Selon la plainte commune déposée par Me Sarah Mauger-Poliak, Yaël Scemama et Michel Stansal, avocats de la défense, les enquêteurs ont rédigé les procès-verbaux "en modifiant le sens des déclarations, en éludant les protestations d'innocence, un grand nombre des explications circonstanciées et sans acter les demandes de vérification des éléments prouvant l'absence d'implication" de leurs deux clients, acquittés en appel dont l'un avait été condamné à 18 ans en première instance en 2019.

Dénonçant nommément les enquêteurs, ils estiment que les interrogatoires ont été retranscrits à la défaveur des accusés, et que des "coupables auraient été sciemment remis en liberté".

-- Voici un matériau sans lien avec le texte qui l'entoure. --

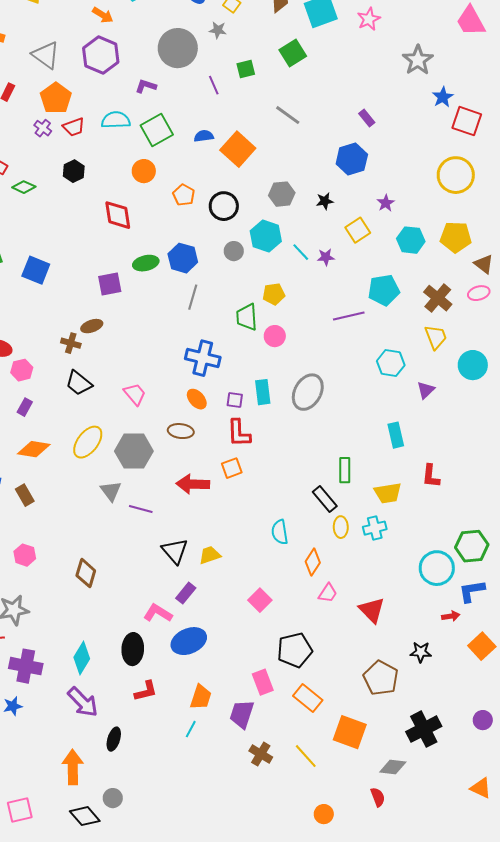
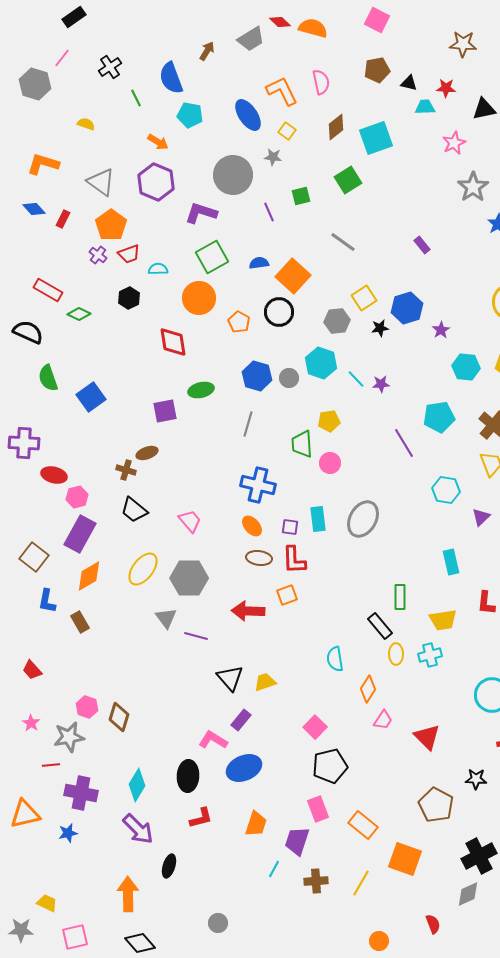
pink star: (369, 19) -> (454, 143), moved
purple L-shape: (146, 86) -> (201, 213), size x1.5
cyan semicircle: (116, 120) -> (158, 269), moved, size x0.7
blue hexagon: (352, 159) -> (407, 308), moved
orange circle: (144, 171) -> (199, 298), size x1.4
black circle: (224, 206) -> (279, 312), moved
yellow square: (358, 230) -> (364, 298), moved
blue hexagon: (183, 258) -> (257, 376), moved
blue square: (36, 270) -> (91, 397), turned 32
purple line: (349, 316) -> (404, 443), turned 72
purple rectangle: (25, 407) -> (80, 534), size x2.0
brown ellipse: (181, 431) -> (259, 558), moved
orange diamond: (34, 449) -> (89, 576), turned -40
pink hexagon: (25, 555) -> (87, 707), moved
brown diamond: (86, 573) -> (119, 717), moved
black pentagon: (295, 650) -> (330, 766), moved
cyan line: (191, 729) -> (274, 869), moved
brown cross: (261, 754) -> (316, 881), turned -35
yellow line: (306, 756) -> (361, 883), turned 72
gray diamond: (393, 767) -> (468, 894), moved, turned -32
gray circle: (113, 798) -> (218, 923), moved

Par ailleurs, toujours selon cette plainte, le témoin clé de l'enquête n'a pas "spontanément" produit une "liste des participants à l'attaque" comme l'ont assuré les enquêteurs. "On ne peut que se réjouir de l'ouverture d'une instruction judiciaire pour faire la lumière sur des faits complexes en dehors de toute pression politique", a réagi auprès de l'AFP Me Mauger-Poliak.

Frédérick Petipermon, avocat d'un des accusés condamné à 18 ans de prison en appel et qui s'est pourvu en cassation, avait déjà déposé deux plaintes à Évry, le 26 février et le 10 mars, pour "faux en écriture publique".  

L'avocat Frank Berton a déposé également plainte notamment pour "escroquerie au jugement" et "violations du code de la sécurité publique". Un rapport de police daté du 16 avril 2018 et rédigé par la sureté départementale de l'Essonne, pointe également du doigt l'enquête et estime qu'il est "difficile de déterminer les agissements et responsabilités individuelles des individus".

"Toute cette enquête et toutes les identifications de suspects sont basées sur des témoignages humains qui pour la plupart ne font que rapporter des faits qui leurs ont eux-mêmes été rapportés de la bouche desdits suspects et sur quelques aveux du bout de lèvres de certains de ces suspects", assure ce rapport consulté par l'AFP.

Contacté par l'AFP, Jérôme Andrei, l'avocat des enquêteurs, n'avait pas répondu dans l'immédiat

Dans une interview accordée au Parisien au mois de juin, trois policiers de la Sureté départementale se sont défendus de ses accusations: "on n'interroge pas un criminel potentiel en lui offrant le thé", avait expliqué l'un d'eux. "Ces jeunes ont toujours eu affaire à la police, ont des avocats depuis leur plus tendre enfance, n'ont pas peur de nous. Vous vous doutez bien qu'on ne va pas prendre pour argent comptant la première réponse".